Venice Commission head warns Turkey about ‘hasty’ judicial bill

Venice Commission head warns Turkey about ‘hasty’ judicial bill

The head of the Venice Commission has expressed a staunch warning to Turkey Jan. 14 on refraining from hasty judicial reforms that would endanger the independence of the judiciary.

The commission is the main advisory body of the Council of Europe on constitutional matters.

“I would like to underline the Venice Commission has not seen and even less, examined this text. However, we are aware serious concerns have been raised as to the compatibility of the amendments with international standards and the Turkish Constitution,” president of the Venice Commission, Gianni Buquicchio said in a statement when he was asked about the position of the Venice Commission on the proposed amendments. “By contrast, the current legislation, introduced only a few years ago, was positively assessed by the Venice Commission and is generally compatible with international standards.”

“Under these circumstances I can only strongly warn against making hasty decisions. The independence of the judiciary is of the utmost importance and in no case should the judiciary be subject to the control of the Ministry of Justice.
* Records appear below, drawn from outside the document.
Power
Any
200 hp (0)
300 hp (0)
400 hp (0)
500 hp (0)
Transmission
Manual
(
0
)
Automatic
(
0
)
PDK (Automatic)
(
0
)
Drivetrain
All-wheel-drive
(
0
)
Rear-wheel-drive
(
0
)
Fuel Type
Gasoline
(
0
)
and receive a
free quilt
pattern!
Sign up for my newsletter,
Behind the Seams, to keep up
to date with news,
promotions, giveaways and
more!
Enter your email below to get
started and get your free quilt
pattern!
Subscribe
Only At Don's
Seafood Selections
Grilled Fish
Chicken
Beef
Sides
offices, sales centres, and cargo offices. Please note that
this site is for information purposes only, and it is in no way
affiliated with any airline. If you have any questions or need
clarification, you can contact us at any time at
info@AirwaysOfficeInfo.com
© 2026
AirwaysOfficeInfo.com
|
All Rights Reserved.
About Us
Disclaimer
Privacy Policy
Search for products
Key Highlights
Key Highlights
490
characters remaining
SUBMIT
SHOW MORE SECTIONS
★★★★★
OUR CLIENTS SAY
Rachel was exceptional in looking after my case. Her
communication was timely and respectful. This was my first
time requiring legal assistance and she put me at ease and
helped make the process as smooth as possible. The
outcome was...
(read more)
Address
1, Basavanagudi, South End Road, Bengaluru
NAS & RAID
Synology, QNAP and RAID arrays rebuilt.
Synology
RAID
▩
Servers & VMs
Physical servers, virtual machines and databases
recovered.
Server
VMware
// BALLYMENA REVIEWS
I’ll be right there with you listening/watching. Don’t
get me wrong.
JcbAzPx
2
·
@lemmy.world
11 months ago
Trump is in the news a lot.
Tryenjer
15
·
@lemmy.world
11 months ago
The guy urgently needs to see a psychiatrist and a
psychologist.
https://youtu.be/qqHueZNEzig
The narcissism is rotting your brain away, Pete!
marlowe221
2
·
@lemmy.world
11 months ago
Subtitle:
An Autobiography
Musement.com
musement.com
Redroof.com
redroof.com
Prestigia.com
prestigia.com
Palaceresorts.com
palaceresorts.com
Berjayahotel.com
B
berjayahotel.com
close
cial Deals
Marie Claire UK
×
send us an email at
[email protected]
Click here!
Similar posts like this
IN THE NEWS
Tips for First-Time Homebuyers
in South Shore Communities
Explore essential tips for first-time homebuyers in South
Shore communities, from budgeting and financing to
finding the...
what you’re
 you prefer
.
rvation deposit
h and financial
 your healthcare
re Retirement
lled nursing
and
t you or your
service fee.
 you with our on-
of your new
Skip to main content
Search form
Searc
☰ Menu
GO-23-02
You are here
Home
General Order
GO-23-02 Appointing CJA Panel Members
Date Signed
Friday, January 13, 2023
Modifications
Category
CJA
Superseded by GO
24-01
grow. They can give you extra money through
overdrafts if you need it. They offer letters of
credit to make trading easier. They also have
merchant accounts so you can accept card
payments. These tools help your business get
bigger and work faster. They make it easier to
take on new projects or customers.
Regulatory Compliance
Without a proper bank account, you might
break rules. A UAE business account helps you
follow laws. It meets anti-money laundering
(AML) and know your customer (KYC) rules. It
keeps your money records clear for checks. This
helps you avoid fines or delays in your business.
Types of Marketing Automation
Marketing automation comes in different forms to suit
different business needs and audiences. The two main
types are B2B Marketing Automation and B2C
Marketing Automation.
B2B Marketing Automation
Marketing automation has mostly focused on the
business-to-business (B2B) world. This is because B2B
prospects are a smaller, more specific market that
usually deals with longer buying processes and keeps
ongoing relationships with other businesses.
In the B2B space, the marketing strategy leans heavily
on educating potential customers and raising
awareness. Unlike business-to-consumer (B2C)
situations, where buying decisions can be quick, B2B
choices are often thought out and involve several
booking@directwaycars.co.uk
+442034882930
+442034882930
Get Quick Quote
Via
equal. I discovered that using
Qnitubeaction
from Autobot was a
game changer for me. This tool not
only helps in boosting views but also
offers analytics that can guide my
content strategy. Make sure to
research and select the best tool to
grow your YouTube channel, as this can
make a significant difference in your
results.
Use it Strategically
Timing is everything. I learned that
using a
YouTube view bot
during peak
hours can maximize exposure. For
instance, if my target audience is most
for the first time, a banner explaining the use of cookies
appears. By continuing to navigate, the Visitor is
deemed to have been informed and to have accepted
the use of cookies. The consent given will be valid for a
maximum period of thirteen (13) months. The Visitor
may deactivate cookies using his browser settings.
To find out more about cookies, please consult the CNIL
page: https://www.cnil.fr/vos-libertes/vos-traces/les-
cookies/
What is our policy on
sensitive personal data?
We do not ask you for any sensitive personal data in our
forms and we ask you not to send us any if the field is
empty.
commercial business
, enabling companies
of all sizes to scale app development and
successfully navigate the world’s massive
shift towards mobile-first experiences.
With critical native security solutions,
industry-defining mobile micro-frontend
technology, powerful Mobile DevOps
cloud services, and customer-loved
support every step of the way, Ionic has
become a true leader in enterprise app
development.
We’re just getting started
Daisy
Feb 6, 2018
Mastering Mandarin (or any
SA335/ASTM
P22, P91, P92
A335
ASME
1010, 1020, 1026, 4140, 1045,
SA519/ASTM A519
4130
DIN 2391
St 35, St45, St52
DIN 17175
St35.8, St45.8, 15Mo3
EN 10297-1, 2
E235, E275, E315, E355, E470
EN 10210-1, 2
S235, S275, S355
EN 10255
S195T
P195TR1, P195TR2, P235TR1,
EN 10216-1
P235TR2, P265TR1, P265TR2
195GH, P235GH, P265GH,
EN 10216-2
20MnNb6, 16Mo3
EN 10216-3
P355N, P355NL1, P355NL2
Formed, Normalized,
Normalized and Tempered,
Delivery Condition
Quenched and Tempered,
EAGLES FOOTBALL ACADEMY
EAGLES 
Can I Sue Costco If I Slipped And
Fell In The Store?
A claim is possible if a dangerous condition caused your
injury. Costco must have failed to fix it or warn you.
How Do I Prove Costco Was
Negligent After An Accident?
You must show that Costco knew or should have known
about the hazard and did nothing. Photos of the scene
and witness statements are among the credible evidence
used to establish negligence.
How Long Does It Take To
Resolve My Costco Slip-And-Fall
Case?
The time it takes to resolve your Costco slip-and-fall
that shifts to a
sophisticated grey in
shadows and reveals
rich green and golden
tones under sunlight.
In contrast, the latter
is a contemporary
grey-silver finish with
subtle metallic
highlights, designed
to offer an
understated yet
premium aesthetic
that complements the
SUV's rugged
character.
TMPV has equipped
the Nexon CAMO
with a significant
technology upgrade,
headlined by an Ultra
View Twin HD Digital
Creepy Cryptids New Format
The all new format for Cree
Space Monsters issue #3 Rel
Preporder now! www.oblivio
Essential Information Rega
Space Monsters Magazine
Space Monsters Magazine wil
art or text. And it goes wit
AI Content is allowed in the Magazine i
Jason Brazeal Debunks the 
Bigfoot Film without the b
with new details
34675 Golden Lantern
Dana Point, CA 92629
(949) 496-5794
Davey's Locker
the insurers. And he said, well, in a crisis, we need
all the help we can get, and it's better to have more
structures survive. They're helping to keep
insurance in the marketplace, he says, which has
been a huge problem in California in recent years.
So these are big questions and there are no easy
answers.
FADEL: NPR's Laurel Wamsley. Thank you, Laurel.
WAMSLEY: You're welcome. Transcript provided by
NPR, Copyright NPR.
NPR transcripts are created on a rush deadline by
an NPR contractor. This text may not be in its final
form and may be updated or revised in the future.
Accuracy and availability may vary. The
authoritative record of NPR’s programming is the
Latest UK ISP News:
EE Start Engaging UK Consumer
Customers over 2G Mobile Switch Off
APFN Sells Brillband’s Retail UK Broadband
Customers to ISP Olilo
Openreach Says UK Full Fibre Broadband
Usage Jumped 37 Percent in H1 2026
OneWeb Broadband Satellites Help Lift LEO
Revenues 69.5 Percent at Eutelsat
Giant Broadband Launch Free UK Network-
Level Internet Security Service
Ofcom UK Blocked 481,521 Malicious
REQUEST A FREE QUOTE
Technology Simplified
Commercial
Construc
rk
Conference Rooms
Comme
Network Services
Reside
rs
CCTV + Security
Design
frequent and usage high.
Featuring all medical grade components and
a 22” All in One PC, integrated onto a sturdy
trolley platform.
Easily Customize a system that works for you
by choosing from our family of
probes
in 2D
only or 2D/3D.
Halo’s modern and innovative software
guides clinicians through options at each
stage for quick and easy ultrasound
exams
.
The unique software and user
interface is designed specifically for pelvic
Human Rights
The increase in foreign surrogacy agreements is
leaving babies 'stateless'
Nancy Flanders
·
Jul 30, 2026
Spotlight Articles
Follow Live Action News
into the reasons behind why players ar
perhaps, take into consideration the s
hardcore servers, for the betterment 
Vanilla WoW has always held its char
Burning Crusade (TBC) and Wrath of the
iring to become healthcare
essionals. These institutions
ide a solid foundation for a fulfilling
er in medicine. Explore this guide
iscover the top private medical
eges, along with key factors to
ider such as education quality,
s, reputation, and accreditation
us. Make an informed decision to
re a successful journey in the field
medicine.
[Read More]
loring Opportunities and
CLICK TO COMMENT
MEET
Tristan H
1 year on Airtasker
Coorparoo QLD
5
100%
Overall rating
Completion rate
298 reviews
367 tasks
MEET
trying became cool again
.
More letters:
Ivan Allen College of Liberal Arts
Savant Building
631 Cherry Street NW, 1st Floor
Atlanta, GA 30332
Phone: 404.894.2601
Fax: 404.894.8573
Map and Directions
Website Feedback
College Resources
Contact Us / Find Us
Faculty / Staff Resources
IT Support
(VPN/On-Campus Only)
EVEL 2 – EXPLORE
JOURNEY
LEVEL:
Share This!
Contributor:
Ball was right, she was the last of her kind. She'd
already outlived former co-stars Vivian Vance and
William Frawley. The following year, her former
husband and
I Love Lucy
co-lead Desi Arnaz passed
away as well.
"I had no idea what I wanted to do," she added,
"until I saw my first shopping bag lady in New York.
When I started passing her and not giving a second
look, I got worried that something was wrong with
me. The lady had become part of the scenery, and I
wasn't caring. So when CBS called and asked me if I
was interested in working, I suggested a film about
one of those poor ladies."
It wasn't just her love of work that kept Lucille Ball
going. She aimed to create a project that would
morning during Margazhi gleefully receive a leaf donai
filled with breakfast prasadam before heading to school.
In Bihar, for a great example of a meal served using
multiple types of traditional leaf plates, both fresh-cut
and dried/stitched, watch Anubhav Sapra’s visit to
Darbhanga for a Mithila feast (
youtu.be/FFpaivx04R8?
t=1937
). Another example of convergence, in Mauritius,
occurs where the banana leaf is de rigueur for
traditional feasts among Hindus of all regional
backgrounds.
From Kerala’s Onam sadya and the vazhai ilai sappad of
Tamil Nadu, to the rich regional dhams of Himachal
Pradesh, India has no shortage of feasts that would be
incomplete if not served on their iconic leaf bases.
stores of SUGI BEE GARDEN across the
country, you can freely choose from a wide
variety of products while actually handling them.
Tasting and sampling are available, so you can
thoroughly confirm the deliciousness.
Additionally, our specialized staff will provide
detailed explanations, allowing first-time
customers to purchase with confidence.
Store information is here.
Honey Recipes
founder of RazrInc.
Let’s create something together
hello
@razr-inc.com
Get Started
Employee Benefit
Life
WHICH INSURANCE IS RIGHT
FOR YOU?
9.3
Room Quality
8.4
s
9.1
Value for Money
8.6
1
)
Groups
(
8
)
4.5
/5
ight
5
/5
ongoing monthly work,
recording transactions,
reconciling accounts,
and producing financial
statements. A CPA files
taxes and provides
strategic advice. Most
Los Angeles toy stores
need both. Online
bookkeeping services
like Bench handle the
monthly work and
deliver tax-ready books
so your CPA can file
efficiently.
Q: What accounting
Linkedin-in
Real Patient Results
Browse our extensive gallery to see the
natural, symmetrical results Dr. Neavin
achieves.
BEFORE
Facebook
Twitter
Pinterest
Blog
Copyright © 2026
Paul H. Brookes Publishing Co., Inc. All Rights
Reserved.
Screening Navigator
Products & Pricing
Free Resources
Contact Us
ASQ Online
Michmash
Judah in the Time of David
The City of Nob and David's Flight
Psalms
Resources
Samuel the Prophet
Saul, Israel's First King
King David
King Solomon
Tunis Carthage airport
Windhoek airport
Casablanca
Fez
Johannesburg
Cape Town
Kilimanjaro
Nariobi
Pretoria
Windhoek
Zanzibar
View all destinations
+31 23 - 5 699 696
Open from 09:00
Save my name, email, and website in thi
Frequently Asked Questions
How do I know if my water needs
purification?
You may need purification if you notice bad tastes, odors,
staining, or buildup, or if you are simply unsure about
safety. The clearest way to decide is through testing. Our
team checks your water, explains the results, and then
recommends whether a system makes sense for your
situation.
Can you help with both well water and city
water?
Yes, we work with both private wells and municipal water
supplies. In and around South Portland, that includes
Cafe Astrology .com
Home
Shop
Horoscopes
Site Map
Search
Therefore, no law in this area should be adopted, and even less implemented, before its compatibility with international standards and the Turkish Constitution has been thoroughly examined and confirmed,” Buquicchio said.

“If the law were adopted and submitted to the Constitutional Court of the Republic of Turkey, implementation of the law should not begin before its constitutionality is confirmed by the Court.”

Buquicchio added the Venice Commission was ready, if asked, to examine the draft law, if appropriate, in co-operation with other Council of Europe bodies.